(Stored entries)
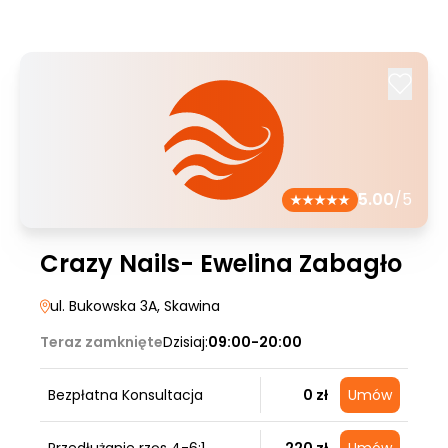
5.00
/5
Crazy Nails- Ewelina Zabagło
ul. Bukowska 3A
, Skawina
Teraz zamknięte
Dzisiaj:
09:00-20:00
Bezpłatna Konsultacja
0 zł
Umów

> Exercise directions
Omit the pictures, then output every record exactly as given.

> Expected output
5.00
/5
Crazy Nails- Ewelina Zabagło
ul. Bukowska 3A
, Skawina
Teraz zamknięte
Dzisiaj:
09:00-20:00
Bezpłatna Konsultacja
0 zł
Umów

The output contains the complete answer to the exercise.